Still easier, Garfinkel said, is “to just punch a hole through each hard drive and be done with it.”
Laura DeBois, an analyst at research firm IDC in Framingham, Mass., said that besides physically shredding hard drives and mobile devices, companies can simply encrypt a drive and throw away the encryption key.
They can also electronically “shred” the data by overwriting it using hard-drive-wiping software approved by the U.S. Department of Defense or the National Institute of Standards and Technology.
Using a degaussing machine to eliminate a hard drive’s magnetism, and thereby destroy its ability to store electronic data, is another method. But Keating said companies often use tape drive degaussers on hard drives, and that doesn’t guarantee erasure.
“It doesn’t have near the power necessary to get to the inner workings of a computer hard drive. And, with no quality control program, how do you know? A degaussed hard drive looks exactly like one that hasn’t been degaussed,” Keating said.
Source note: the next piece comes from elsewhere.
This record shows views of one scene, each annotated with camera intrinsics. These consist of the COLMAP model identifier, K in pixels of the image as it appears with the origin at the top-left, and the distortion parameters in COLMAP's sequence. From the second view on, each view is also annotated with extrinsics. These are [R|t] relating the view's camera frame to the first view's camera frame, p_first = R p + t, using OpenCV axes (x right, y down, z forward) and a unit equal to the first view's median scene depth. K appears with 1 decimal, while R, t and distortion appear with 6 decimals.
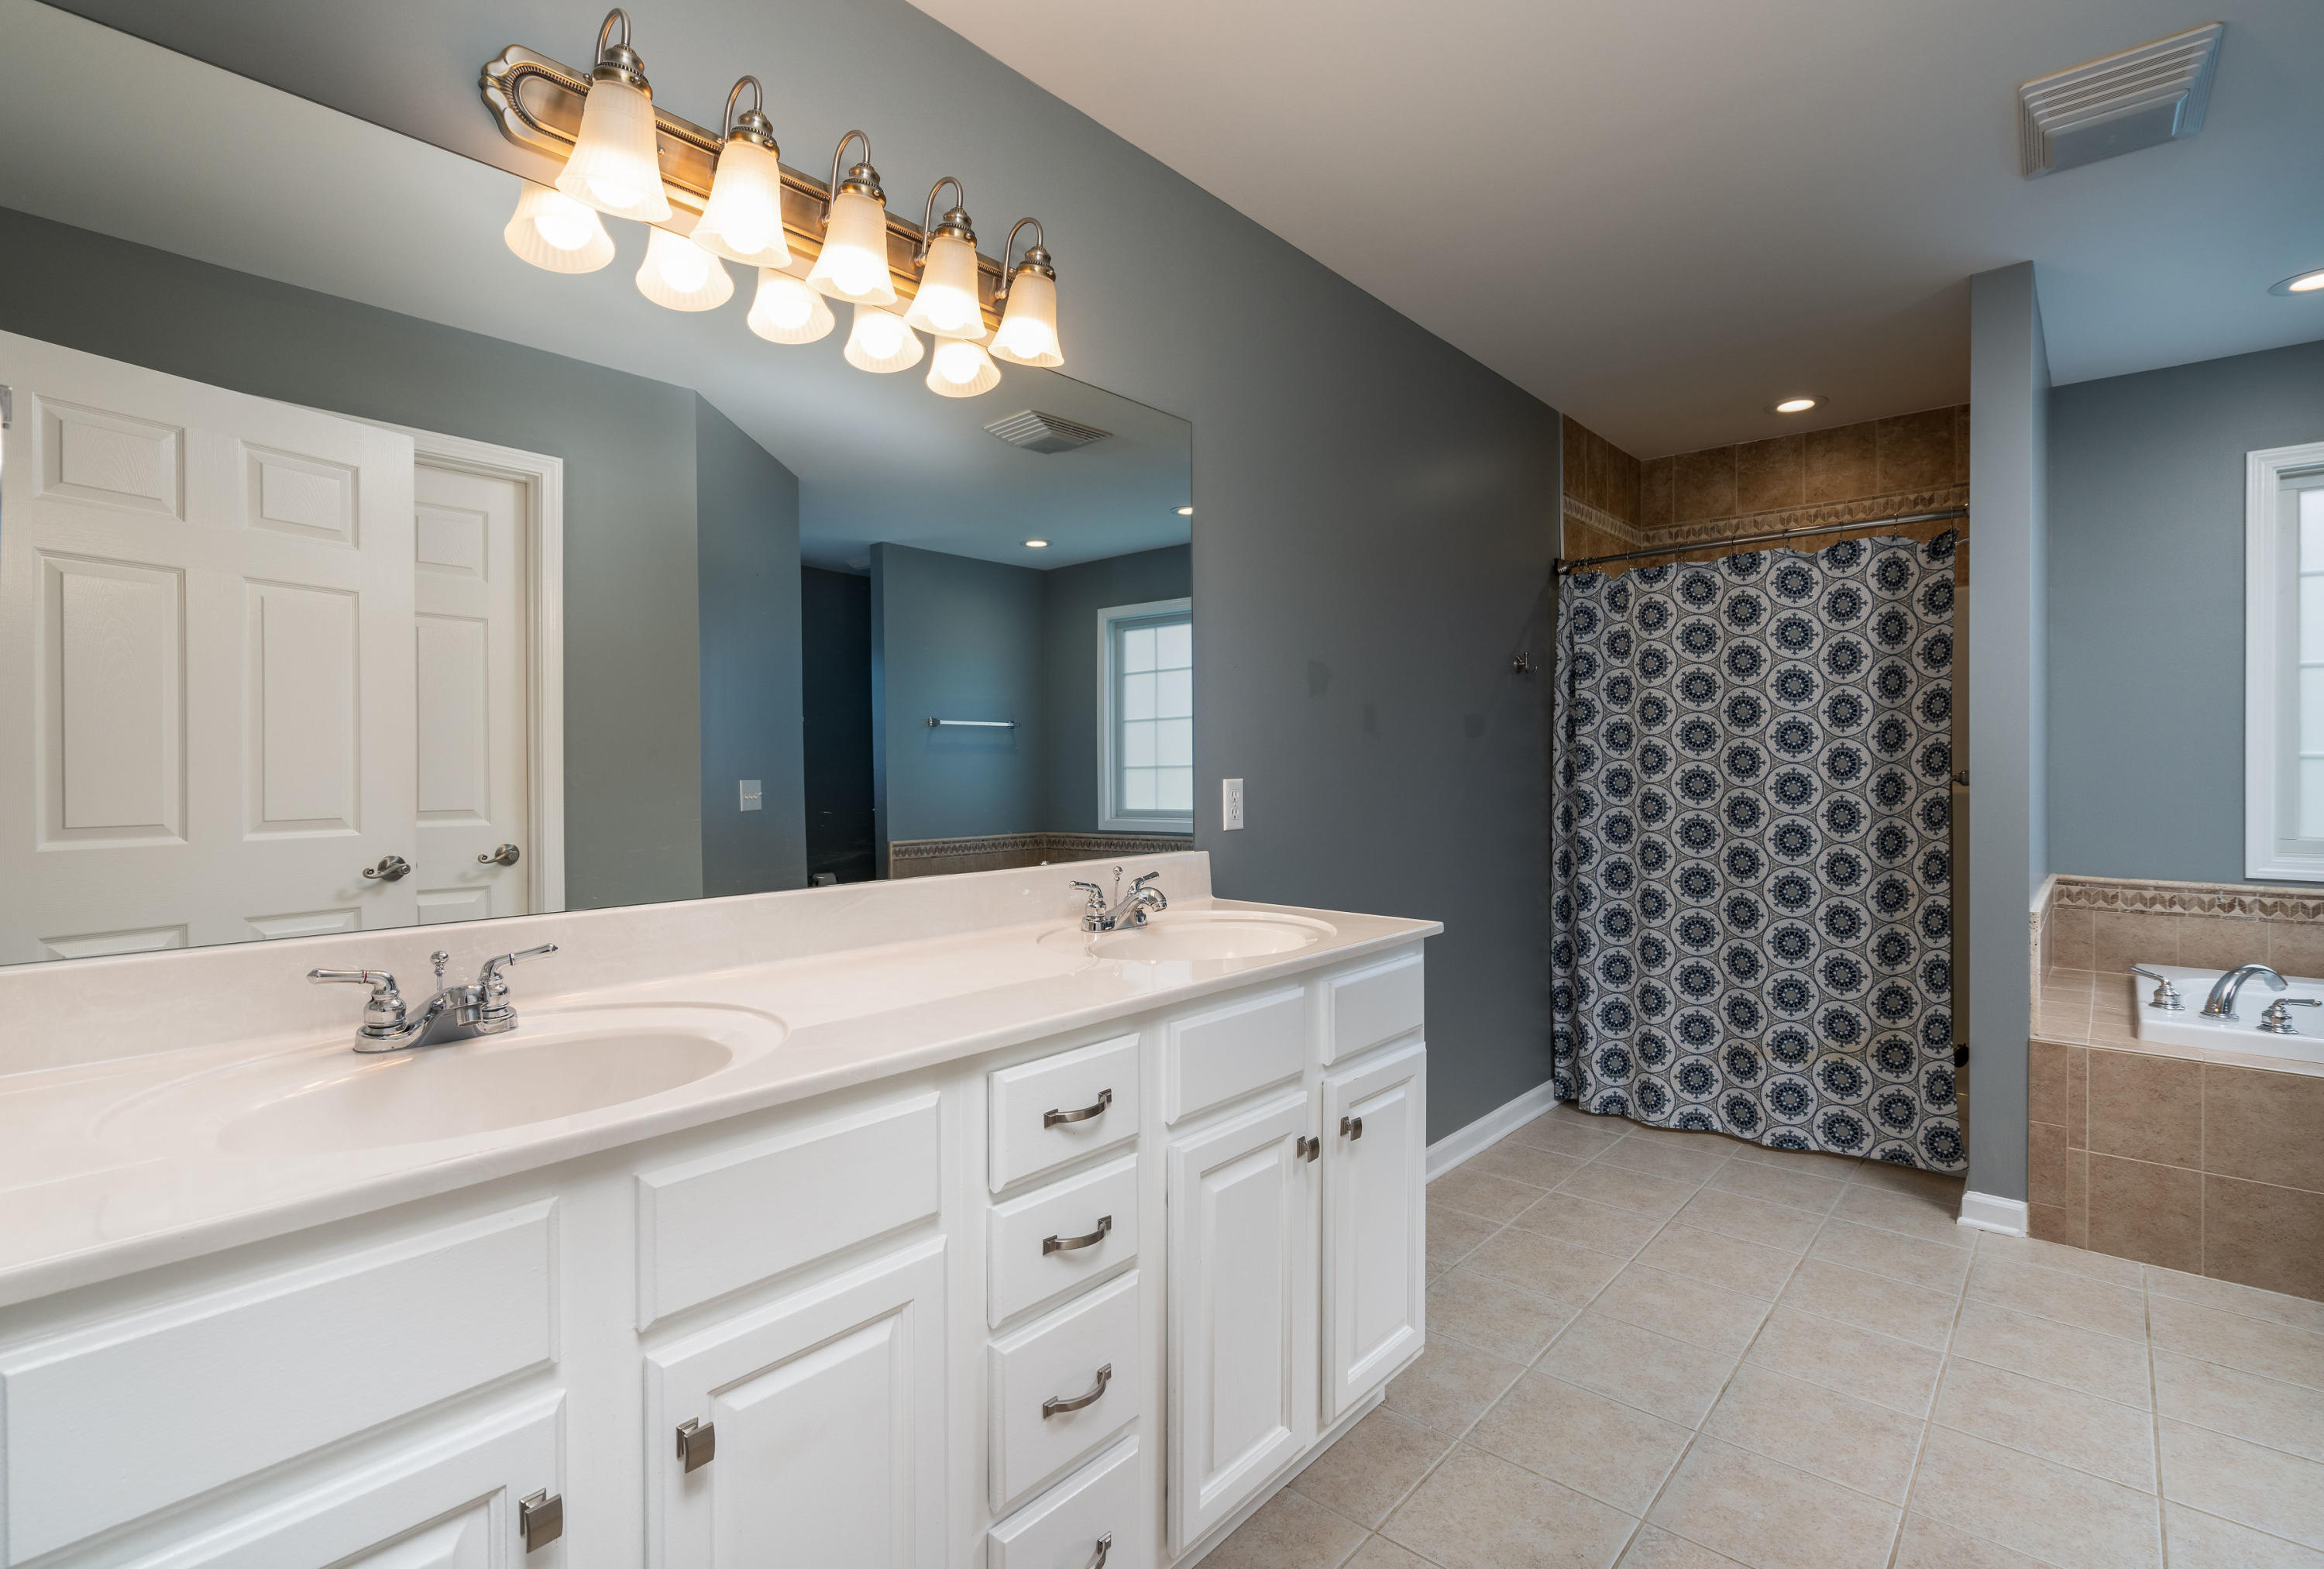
lens RADIAL K [[1094.5, 0, 1161.3], [0, 1094.5, 764.8], [0, 0, 1]] dist [0.000378, 0.000866]
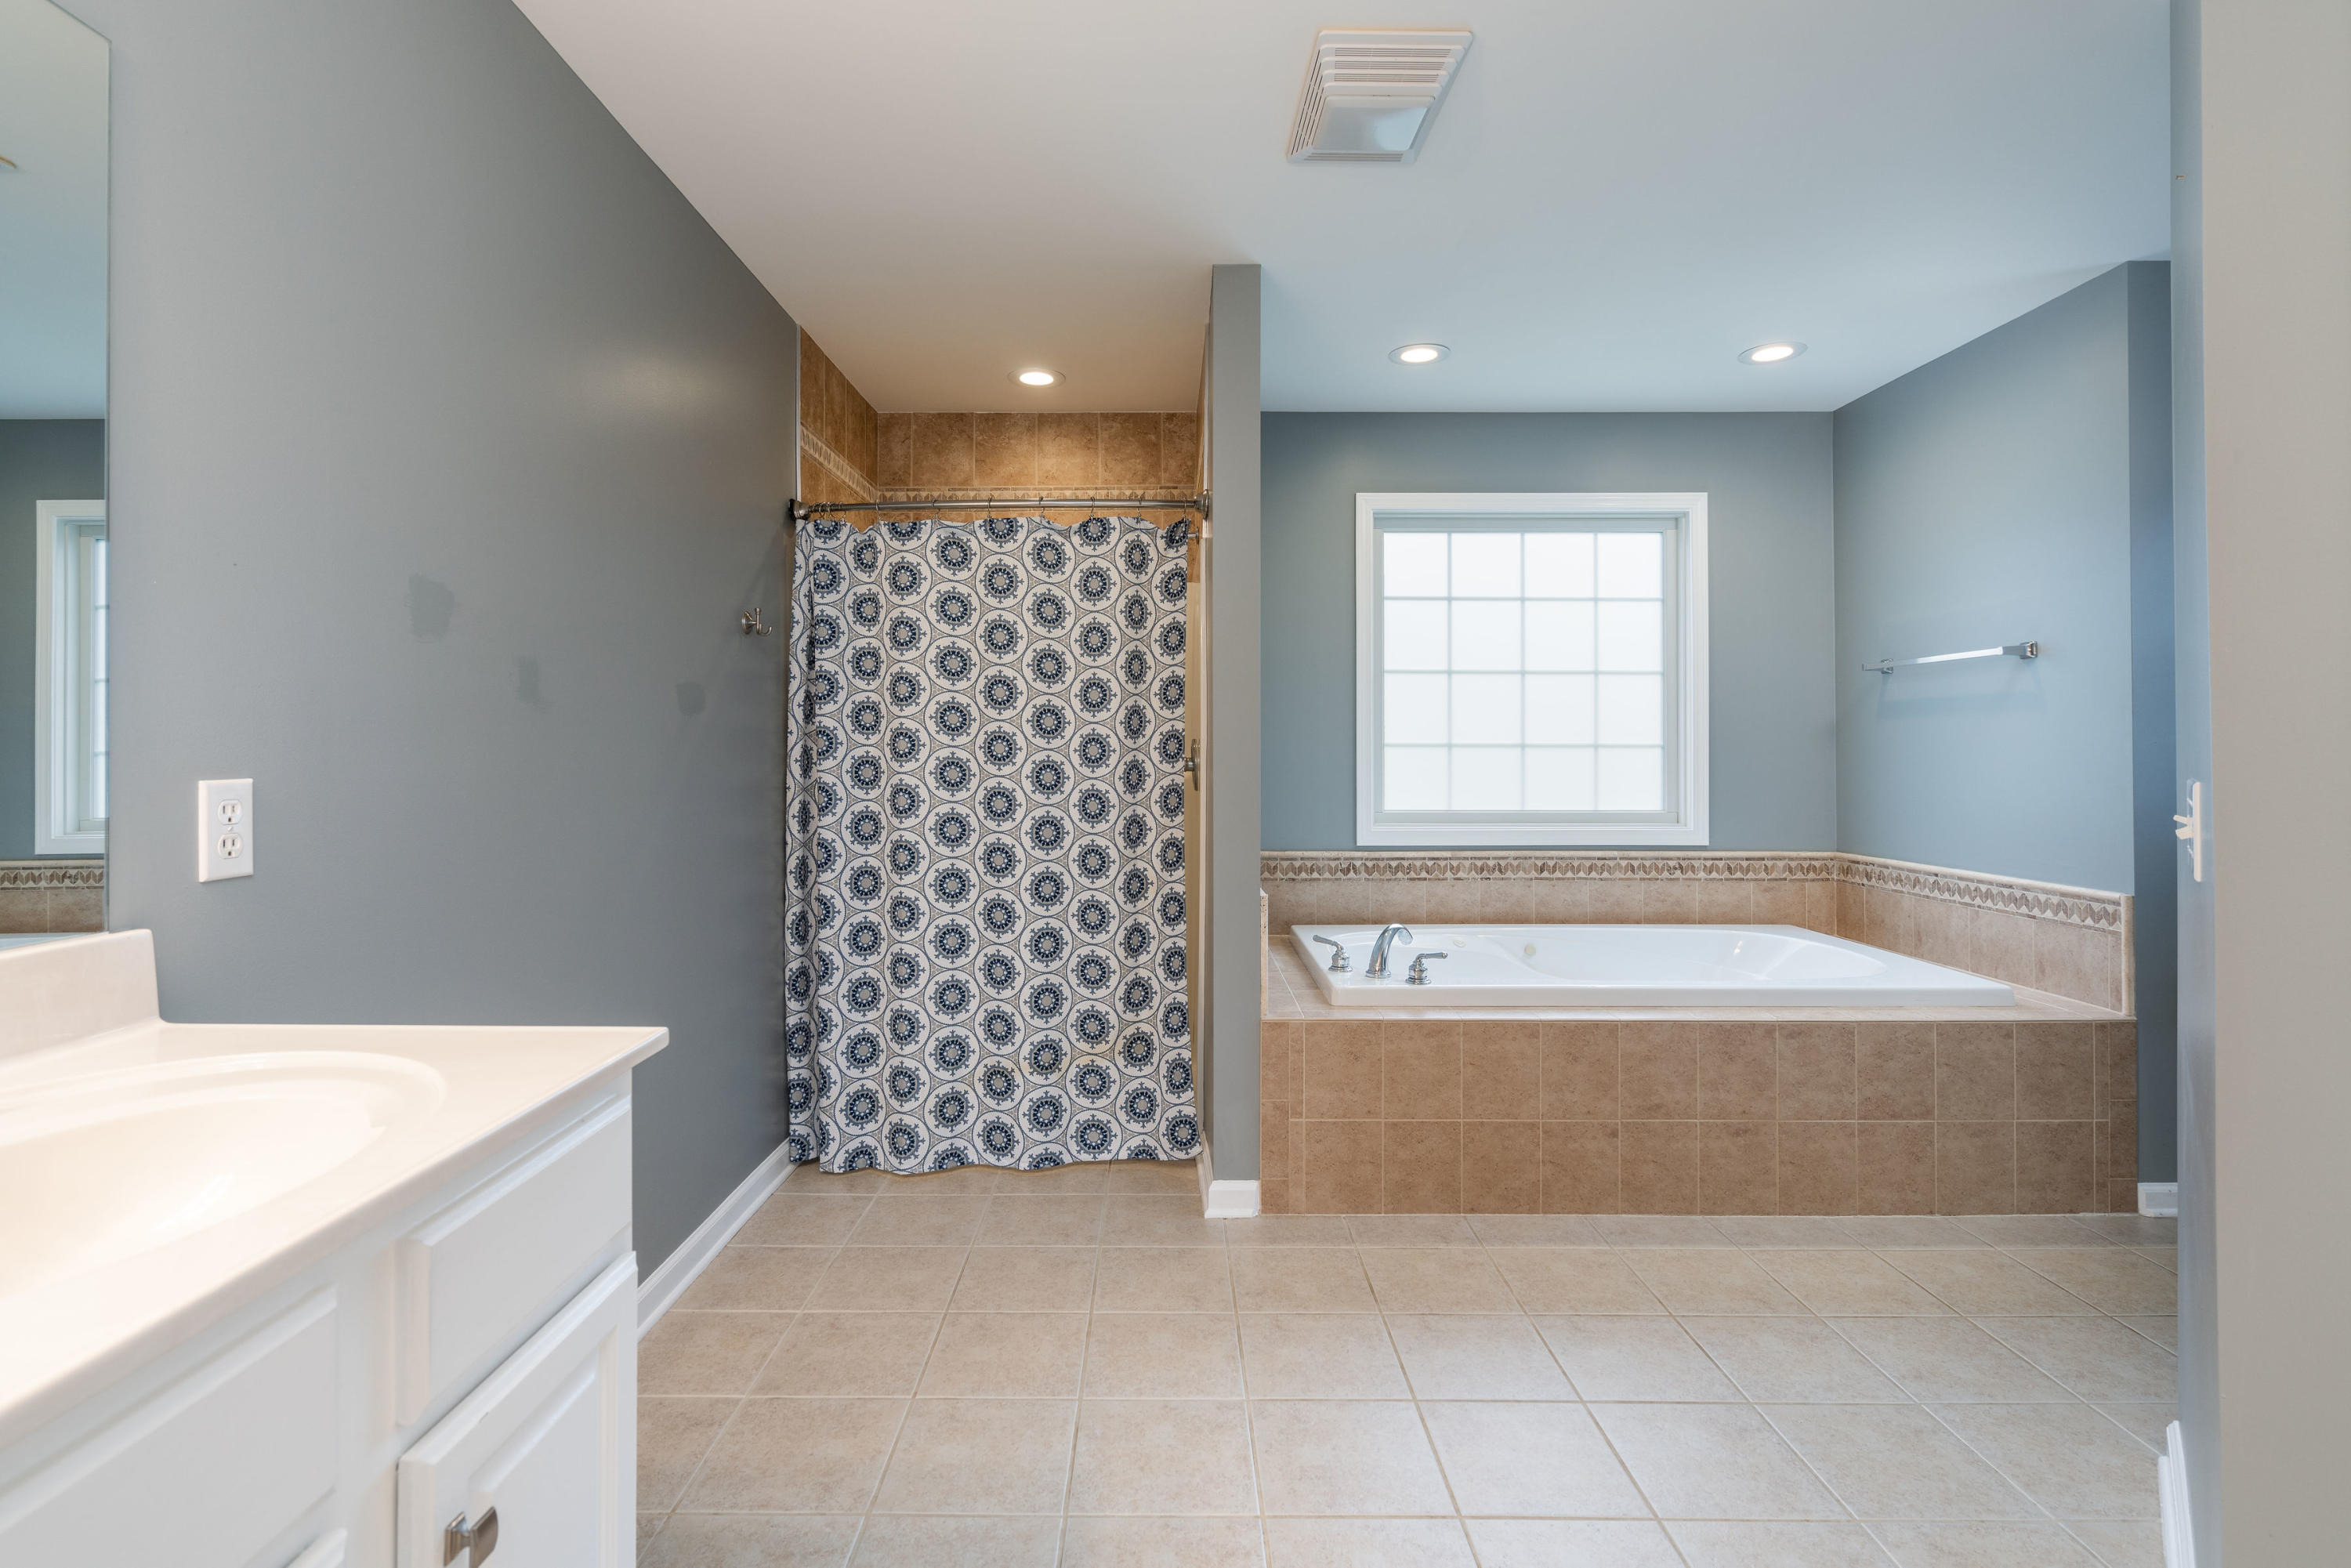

The other option is to simply keep the hardware and warehouse it until better economic times roll around, DeBois said.
“Overall, IT is facing strains and pressures. I think one thing that could happen as budgets compress is that extending maintenance contracts for the more expensive systems will become more popular. An administrator of a large disk storage system with a [three-to-five-year] refresh cycle might err more toward the five-year than three-year end.”
Seattle Lighting, which has stores in nine locations in the Northwest, has just begun to look at how it will implement an end-of-life policy for hardware, according to Beemer. Most of the company’s sensitive data resides on centralized servers, and for hardware without a home, “most likely we’ll run an eraser tool on hard drives,” he said.
A bigger problem for Beemer are the hundreds of software licenses orphaned by the layoffs. “We’re aggressively asking our vendors for renegotiations,” he said. “In some cases they do, but others won’t.
That goes across the board for the enterprise in general, including lease negotiations.”
Garfinkel said companies in that situation should simply begin migrating to open-source software, “rendering this issue moot.”
According to Forrester’s O’Neill, vendors that would never have considered renegotiating a software contract two years ago have softened and are likely to rework deals to keep their customers.
“This year especially [software vendors] are highly dependent on maintenance… and that’s dependent on the relationship with customers,” he said.
“Even Microsoft these days probably doesn’t feel that safe. The threats building up for Microsoft Office around the cloud and service offerings are very apparent. While the last 12 months of thousands of layoffs… translates into additional shelfware being created. I’m not sure companies have even reacted to it yet.”